- ABOUT THIS EXERCISE -
When copying the data below, keep only the lines from the one with "This is a collection" through the one with "1. Open the", word for word, and skip the pictures.

** RECORDS FOR THE TASK follows **

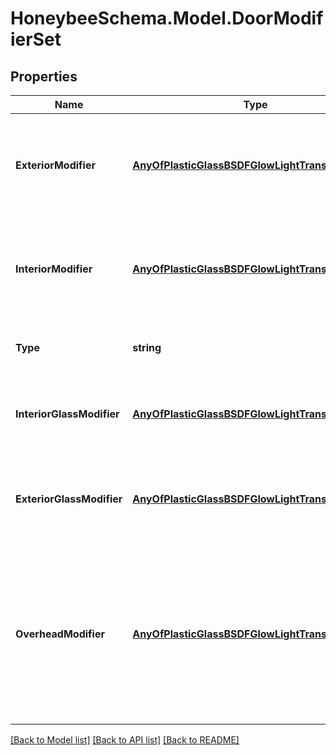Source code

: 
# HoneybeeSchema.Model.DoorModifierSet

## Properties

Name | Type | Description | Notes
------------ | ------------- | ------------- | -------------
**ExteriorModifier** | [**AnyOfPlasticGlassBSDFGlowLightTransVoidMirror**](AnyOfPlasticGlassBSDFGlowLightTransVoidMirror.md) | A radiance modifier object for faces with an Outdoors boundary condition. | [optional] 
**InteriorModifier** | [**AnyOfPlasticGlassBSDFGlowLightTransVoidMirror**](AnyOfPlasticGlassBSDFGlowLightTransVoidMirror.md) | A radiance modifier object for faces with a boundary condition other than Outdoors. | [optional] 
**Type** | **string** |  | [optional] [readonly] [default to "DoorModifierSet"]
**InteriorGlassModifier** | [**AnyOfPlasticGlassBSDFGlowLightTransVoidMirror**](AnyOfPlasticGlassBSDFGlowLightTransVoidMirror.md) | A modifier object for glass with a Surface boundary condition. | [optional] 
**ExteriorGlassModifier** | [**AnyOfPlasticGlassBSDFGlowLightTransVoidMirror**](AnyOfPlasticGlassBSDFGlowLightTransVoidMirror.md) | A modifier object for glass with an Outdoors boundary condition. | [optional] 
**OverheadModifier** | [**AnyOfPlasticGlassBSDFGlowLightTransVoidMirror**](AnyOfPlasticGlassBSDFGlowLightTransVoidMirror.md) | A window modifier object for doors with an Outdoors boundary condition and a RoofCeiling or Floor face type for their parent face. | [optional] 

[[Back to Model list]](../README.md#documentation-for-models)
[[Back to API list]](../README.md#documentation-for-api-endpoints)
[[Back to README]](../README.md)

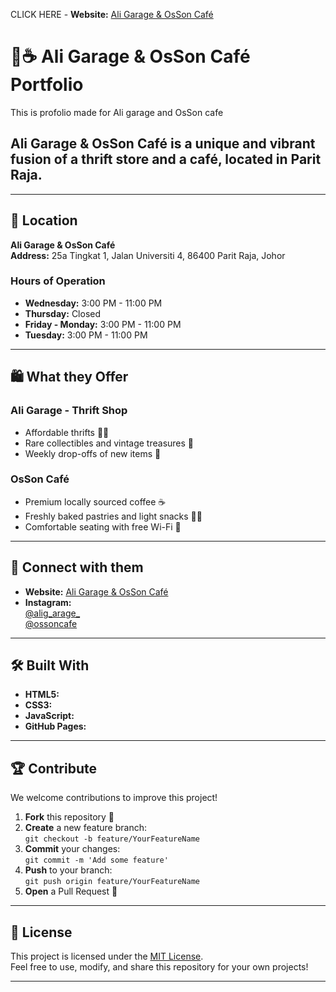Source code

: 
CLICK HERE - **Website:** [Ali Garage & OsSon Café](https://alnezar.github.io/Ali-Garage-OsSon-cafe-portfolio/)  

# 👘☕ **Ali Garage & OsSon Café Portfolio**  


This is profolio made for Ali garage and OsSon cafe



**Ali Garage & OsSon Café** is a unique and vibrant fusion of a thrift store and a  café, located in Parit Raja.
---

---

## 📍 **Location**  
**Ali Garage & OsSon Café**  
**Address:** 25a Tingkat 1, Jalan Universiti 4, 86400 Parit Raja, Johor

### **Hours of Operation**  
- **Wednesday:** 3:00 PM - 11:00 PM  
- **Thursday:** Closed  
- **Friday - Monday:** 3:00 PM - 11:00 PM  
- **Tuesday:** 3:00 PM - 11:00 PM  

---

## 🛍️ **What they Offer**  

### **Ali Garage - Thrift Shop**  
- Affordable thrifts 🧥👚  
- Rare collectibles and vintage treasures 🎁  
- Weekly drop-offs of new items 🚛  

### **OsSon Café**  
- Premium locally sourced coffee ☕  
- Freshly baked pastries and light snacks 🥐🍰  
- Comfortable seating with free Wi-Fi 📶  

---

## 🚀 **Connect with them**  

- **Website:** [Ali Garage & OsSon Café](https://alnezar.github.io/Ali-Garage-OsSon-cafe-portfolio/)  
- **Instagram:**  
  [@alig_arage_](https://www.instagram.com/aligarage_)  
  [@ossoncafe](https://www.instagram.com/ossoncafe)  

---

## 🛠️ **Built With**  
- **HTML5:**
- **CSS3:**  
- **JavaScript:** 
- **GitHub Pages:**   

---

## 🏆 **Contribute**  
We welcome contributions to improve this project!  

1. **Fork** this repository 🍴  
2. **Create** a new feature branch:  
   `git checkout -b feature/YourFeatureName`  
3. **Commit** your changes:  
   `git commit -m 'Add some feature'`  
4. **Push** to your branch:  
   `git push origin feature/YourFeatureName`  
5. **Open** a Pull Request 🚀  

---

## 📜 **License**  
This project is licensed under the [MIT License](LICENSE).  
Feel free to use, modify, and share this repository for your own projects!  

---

** End of RECORDS FOR THE TASK **
** RECORDS FOR THE TASK follows **

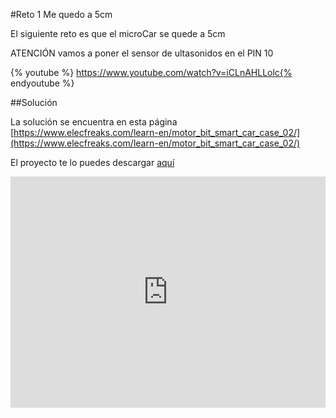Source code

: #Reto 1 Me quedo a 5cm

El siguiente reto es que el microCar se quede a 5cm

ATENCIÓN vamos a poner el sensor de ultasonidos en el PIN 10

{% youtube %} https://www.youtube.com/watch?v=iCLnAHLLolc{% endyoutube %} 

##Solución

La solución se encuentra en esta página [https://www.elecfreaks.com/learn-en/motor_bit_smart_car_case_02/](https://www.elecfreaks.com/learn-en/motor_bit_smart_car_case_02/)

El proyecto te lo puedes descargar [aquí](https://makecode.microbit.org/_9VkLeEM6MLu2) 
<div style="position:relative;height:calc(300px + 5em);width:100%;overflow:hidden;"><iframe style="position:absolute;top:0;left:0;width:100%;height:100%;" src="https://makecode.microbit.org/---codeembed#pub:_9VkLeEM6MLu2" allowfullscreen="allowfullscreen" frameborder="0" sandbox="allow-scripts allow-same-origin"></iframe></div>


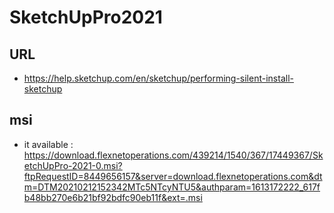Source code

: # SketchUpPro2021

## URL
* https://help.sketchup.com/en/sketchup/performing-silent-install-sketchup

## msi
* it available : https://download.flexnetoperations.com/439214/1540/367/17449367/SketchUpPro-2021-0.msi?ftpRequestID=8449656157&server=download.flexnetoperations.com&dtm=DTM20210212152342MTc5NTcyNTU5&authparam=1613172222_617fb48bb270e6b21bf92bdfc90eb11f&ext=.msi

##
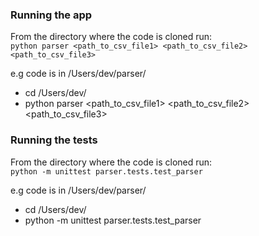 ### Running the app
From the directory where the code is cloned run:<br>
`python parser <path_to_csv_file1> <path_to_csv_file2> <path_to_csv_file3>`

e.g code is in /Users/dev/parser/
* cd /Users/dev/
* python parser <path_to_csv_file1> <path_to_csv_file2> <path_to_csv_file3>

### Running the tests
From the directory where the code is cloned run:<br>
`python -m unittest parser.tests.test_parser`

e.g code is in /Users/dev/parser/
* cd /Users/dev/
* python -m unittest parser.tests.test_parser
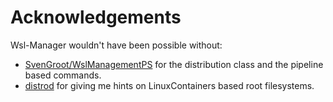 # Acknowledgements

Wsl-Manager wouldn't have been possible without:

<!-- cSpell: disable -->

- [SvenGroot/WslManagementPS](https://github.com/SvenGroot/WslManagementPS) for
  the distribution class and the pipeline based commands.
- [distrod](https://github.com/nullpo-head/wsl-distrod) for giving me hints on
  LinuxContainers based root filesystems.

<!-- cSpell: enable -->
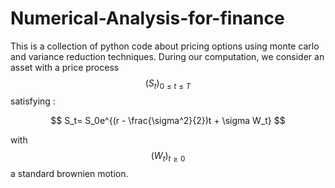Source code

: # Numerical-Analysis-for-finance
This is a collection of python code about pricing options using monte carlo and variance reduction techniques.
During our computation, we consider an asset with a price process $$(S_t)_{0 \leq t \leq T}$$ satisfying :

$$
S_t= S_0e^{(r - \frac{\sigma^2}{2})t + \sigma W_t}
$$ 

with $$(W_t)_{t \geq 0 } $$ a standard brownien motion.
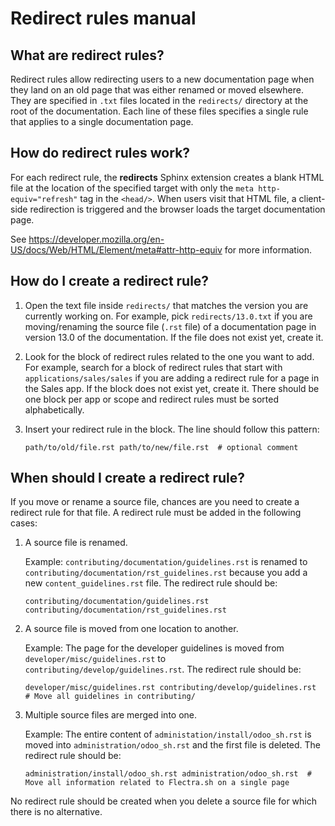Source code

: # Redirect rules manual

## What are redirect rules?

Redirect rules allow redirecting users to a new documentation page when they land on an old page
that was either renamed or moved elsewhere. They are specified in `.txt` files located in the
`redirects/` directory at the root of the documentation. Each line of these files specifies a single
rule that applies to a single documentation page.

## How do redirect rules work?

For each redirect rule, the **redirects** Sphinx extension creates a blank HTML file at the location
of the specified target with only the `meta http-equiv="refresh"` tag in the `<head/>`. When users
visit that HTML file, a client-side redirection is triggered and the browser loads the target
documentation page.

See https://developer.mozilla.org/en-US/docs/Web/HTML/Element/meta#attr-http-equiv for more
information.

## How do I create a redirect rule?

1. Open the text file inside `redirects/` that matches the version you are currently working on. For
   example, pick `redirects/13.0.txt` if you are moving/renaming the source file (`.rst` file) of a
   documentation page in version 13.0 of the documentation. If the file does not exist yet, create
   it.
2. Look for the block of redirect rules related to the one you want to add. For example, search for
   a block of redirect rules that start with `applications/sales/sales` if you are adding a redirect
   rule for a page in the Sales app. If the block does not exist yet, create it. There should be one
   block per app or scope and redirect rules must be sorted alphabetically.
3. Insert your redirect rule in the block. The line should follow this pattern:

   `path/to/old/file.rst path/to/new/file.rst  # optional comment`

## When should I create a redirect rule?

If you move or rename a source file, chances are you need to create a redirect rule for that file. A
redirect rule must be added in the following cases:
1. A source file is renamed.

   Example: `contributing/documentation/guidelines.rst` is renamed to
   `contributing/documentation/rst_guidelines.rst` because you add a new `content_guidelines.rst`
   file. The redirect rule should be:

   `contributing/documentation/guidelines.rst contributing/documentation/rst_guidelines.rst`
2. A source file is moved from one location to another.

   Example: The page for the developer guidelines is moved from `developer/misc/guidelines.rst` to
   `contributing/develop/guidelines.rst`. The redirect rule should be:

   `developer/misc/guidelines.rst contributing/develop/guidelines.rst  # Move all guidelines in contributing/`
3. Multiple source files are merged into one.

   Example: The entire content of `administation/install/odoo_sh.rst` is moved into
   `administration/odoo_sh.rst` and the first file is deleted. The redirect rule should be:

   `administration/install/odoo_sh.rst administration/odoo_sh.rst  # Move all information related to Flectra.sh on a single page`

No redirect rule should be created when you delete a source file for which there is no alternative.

** End of RECORDS FOR THE TASK **

- YOUR RESPONSE -
This is a collection of python code about pricing options using monte carlo and variance reduction techniques.
During our computation, we consider an asset with a price process $$(S_t)_{0 \leq t \leq T}$$ satisfying :

$$
S_t= S_0e^{(r - \frac{\sigma^2}{2})t + \sigma W_t}
$$ 

with $$(W_t)_{t \geq 0 } $$ a standard brownien motion.
Source code

: # Redirect rules manual

## What are redirect rules?

Redirect rules allow redirecting users to a new documentation page when they land on an old page
that was either renamed or moved elsewhere. They are specified in `.txt` files located in the
`redirects/` directory at the root of the documentation. Each line of these files specifies a single
rule that applies to a single documentation page.

## How do redirect rules work?

For each redirect rule, the **redirects** Sphinx extension creates a blank HTML file at the location
of the specified target with only the `meta http-equiv="refresh"` tag in the `<head/>`. When users
visit that HTML file, a client-side redirection is triggered and the browser loads the target
documentation page.

See https://developer.mozilla.org/en-US/docs/Web/HTML/Element/meta#attr-http-equiv for more
information.

## How do I create a redirect rule?

1. Open the text file inside `redirects/` that matches the version you are currently working on. For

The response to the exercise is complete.